Pride did not pay for or request these other officers to lead the parade. But who cared? The Minneapolis parade that started back in 1972 to protest police harassment of the gay community was now enthusiastically led by the police — many of them out and proud members of the LGBT community. Amazing! It was an impressive spectacle — lights flashing, soprano sirens from police cars screaming, backed by the bass of the Harleys of the Dykes on Bikes.

But this year was different. Just more than a week ago, a police officer was acquitted in the killing of Philando Castile in the Twin Cities. While most members of our community appreciate the danger police face on the job daily, many members of the Twin Cities LGBTQ community still fear and distrust police.

So this year, Pride organizers decided to tone down the police spectacle at the start of the parade. Pride asked its police liaison to start the parade only with what was required — one unmarked police car — to show some consideration for those who are angry and grieving. Pride organizers also started discussions about where to feature police who wanted to march, although they realized any other spot would be less desirable. Everyone wants to be at the front of the parade.

However, these discussions suddenly became the subject of rumors on social media. Pride organizers sought to explain why they would not have a large police contingent start the parade. Then, the social-media hounds of hell of broke loose.

Echoing social media, Minneapolis Police Chief Janeé Harteau called this "a decision to exclude officers." Mainstream media, including the Star Tribune, piled on, calling it a "ban" of police. Reducing the show of police force at the start of the parade is not the same as a ban or exclusion. Exclusion is a powerful word. Gay people should know that — they've experienced a lot of genuine exclusion.

Twin Cities Pride knows that the police presence at Pride was celebrated by many members of the community and that it was genuinely painful for others, even with Pride's efforts to tone it down.
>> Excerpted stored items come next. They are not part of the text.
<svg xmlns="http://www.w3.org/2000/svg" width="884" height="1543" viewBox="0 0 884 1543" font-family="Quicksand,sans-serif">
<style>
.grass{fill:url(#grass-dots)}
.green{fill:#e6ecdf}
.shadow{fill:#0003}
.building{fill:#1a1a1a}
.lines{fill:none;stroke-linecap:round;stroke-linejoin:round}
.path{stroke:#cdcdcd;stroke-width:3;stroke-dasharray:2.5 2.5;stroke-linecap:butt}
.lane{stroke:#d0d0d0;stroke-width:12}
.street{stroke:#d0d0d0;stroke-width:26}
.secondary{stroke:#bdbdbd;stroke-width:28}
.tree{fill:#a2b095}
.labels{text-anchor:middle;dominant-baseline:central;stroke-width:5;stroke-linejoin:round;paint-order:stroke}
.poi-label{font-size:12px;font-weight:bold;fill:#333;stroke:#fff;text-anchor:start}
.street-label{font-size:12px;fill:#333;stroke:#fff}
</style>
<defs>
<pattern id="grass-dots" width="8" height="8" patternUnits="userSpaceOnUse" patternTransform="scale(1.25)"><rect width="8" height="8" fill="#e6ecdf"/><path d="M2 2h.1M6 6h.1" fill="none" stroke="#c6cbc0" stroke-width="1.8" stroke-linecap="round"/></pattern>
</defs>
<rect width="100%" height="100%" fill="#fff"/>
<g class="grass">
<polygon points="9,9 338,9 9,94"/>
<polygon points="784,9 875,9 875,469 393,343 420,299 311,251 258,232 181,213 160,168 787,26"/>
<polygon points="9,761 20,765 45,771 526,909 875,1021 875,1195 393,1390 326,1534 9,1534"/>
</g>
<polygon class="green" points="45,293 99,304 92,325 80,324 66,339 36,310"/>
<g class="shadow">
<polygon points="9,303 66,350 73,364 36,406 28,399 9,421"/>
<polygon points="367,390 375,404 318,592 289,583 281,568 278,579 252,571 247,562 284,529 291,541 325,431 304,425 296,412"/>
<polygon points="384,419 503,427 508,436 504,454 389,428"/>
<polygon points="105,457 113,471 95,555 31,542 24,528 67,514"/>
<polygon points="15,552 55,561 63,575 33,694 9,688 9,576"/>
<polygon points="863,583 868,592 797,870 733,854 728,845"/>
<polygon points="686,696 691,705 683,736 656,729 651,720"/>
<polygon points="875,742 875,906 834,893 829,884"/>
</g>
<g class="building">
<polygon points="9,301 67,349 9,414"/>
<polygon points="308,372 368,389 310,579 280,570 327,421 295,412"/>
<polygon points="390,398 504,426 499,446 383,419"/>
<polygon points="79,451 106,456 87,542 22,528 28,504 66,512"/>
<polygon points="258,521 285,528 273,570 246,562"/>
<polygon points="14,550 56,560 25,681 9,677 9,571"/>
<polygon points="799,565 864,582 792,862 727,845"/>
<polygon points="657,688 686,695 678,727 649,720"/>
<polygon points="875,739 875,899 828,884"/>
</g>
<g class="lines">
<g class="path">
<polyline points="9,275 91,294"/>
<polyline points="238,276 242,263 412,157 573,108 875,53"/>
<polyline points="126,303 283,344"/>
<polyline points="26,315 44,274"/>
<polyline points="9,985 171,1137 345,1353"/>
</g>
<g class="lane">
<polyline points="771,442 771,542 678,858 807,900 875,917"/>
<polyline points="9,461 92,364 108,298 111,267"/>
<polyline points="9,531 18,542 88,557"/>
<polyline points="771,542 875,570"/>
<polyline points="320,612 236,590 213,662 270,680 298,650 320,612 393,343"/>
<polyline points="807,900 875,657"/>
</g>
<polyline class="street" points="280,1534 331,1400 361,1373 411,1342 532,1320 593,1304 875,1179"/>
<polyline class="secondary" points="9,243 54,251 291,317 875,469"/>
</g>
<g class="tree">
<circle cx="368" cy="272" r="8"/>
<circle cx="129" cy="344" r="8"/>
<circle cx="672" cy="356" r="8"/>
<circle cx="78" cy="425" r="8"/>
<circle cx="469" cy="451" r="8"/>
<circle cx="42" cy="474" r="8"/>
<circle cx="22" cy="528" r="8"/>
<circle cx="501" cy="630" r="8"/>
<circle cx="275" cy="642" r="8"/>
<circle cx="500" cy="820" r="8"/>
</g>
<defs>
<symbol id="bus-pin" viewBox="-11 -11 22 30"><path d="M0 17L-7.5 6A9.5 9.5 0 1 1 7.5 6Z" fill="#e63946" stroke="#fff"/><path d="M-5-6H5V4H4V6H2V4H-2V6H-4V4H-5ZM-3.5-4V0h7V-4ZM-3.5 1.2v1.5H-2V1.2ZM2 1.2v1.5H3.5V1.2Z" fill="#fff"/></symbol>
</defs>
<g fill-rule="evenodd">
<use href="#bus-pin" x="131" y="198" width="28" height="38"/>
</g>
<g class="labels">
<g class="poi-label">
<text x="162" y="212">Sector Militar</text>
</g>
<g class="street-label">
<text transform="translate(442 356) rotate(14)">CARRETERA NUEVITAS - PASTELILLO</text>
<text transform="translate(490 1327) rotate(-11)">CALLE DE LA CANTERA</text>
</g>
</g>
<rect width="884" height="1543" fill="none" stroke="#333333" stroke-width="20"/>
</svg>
Pride organizers were not surprised by the protests that slowed the parade on Sunday. The false report of a police "ban" provided a distraction from outrage at laws that protect police from objectively unreasonable conduct.

Should communication have been better? Absolutely — on all sides. Should Pride organizers have thought to call Chief Harteau to let her know about the change to the start of the parade and to reassure her that she and her officers were welcome to march elsewhere, along with firefighters, drag queens and snowplow drivers? Yes.

Should Harteau have picked up the phone to talk with Pride organizers instead of releasing a public letter to Pride and tweeting about police exclusion when there was no such thing? Yes.

Unfortunately for Twin Cities Pride, the story of police exclusion built until it drowned out the truth. Pride organizers had very little time to deal with the rage directed at them from all sides just two days before their biggest events of the year.

Pride chose to apologize to police officers if they felt excluded or unwelcome and encouraged them to march with the Unity flag. Of course, that apology angered those who thought Pride had reversed course and lifted the "ban" (that never existed).

It took only one unmarked police car to start the Pride parade.

But it will take a lot of work to repair damaged relationships and reputations.

Eileen A. Scallen, associate dean for curriculum and academic affairs at the UCLA School of Law, is a former volunteer attorney for Twin Cities Pride. The opinions expressed are solely her own.